Ain’t Enough Comin’ In is a traditional blues album with a highly distinctive and thoroughly authentic sound. If you haven’t heard Otis Rush before, one listen will be enough to get you wondering why on earth you haven’t. Rush, in my opinion, is one of the most under-mentioned and under-celebrated true blues greats. He may not have had the widely known tracks of some other artists, but as a musician his contribution is very difficult to beat.
His immense talent as a singer has, over the years, easily equalled, if not surpassed that of the universally-acknowledged greats – in any style, full stop. As a guitarist, Rush is an archetypal blues lead player. No gimmicks. No fancy effects. Just the almost inexplicable expressiveness and personality of a classic 1950s-style electric guitar – doing what its manufacturers designed it for. On this album, it’s an American Standard Fender Stratocaster with a stinging and edgy attack. A sound only a human being with a real guitar could make. No computer is gonna replace this. Not in my lifetime, anyway, I’m convinced.
One of the things that strikes me about Otis Rush, in musician’s terms, is that the vibrato in his guitar breaks is exactly the same as the vibrato in his voice. Smooth, even, and very deep and wide. I think that’s significant, because it essentially says he’s been totally deliberate about the nuances of his singing and playing. Vibrato characteristics are accidental for some musicians, but that’s not the case here I’m sure. This is the sound that was in Otis Rush’s head, brought to life through what must surely have been some pretty obsessive attention to detail.

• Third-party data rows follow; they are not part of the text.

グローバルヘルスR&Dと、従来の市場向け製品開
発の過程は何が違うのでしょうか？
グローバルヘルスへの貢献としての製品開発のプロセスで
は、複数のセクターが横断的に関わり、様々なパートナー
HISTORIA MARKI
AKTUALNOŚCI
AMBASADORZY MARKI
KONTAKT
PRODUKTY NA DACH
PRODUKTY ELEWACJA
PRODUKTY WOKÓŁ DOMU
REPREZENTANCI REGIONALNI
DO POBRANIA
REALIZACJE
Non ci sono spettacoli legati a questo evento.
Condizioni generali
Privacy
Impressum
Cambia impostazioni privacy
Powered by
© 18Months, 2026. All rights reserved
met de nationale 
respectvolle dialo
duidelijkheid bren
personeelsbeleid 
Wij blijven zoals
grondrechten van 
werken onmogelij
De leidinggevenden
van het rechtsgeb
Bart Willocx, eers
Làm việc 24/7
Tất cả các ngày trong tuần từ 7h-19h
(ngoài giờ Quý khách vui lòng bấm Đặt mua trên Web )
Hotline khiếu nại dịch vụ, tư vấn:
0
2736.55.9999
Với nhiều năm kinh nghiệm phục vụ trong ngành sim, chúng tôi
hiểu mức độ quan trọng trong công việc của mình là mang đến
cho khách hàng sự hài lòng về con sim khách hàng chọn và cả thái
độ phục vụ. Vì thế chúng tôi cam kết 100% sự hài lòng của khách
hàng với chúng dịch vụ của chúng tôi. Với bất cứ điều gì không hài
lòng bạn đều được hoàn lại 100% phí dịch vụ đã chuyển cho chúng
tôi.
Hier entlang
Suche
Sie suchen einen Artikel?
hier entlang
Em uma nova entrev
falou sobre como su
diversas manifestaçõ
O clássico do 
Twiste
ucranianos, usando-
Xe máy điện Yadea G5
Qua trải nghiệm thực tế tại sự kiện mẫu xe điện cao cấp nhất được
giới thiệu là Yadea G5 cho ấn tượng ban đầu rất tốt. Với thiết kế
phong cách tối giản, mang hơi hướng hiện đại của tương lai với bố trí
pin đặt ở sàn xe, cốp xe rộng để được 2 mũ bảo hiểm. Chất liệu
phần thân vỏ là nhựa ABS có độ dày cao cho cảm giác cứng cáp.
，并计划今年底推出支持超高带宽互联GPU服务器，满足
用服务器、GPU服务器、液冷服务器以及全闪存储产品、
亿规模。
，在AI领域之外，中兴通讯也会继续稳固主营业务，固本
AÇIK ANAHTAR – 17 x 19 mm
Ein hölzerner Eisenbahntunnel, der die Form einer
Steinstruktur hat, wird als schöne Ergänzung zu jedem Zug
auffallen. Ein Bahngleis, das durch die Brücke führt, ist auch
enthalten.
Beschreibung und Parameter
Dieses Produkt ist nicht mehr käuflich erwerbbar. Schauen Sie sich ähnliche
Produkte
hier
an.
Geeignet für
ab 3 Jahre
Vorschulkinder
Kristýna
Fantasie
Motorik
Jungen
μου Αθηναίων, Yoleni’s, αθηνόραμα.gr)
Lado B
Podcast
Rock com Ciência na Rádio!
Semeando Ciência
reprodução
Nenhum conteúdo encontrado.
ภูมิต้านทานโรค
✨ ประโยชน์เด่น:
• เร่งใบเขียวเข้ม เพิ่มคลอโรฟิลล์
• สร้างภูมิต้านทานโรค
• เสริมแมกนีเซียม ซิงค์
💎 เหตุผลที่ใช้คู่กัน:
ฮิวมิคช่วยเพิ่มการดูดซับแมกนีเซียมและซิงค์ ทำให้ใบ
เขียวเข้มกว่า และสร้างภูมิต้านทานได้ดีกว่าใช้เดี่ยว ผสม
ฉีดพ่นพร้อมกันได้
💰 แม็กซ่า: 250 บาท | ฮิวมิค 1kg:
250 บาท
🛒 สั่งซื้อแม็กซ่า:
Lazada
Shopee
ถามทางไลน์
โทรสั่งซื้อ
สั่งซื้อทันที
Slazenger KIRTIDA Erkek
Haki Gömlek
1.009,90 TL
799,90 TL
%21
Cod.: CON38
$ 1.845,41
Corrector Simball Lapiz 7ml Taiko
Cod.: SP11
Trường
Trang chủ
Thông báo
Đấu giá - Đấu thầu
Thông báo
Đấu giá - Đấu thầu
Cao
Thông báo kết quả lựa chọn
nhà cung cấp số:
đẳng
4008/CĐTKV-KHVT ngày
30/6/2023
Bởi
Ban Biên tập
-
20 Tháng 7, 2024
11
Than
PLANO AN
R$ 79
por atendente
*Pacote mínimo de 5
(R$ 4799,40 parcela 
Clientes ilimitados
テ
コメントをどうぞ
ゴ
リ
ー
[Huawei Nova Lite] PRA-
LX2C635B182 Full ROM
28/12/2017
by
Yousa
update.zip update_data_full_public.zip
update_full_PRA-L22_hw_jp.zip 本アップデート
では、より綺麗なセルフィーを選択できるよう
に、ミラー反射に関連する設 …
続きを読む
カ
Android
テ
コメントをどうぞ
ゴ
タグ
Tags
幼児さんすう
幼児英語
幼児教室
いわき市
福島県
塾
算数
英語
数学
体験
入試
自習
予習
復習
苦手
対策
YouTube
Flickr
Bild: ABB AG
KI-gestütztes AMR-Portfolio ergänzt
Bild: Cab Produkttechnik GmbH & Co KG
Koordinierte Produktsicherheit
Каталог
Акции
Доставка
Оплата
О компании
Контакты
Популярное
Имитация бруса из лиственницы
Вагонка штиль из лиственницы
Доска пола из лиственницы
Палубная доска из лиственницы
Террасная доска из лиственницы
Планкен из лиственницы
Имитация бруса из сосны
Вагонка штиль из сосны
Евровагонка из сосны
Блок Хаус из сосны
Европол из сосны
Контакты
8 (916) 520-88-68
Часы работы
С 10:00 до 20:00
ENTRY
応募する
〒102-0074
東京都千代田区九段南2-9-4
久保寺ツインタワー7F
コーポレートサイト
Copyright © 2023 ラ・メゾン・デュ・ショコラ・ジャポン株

Another important feature of this type of blues guitar is the micro-tuning of the string bends. These real, authentic players always used deliberate skewing when bending strings. The guitar’s perfectly in tune, but the strings are pulled and stretched into very precise misalignments which create the essence of the best old Chicago blues. It takes a hell of a lot of control and discipline for a guitarist to subvert the tuning in that way, but it’s incredibly effective. The technique moves away from the Western classical theory of there being just twelve notes in the scale, and broadens out the concept of musical pitch into something almost infinite.
In truth, there aren’t many massively memorable songs on this album. Homework is an obvious exception. But blues is pretty rigid in structure anyway, and for many decades it’s been next to impossible to write something completely new and highly memorable without straying from that strict formula. I think in the blues genre it had pretty much all been done before Eric Clapton ever reared his head. Hendrix took blues through its final stage of development, and since then it’s really just been about the authenticity – recapturing or maintaining the style. But make no mistake: this album is the style. It’s not a copy or a tribute. It’s the real thing.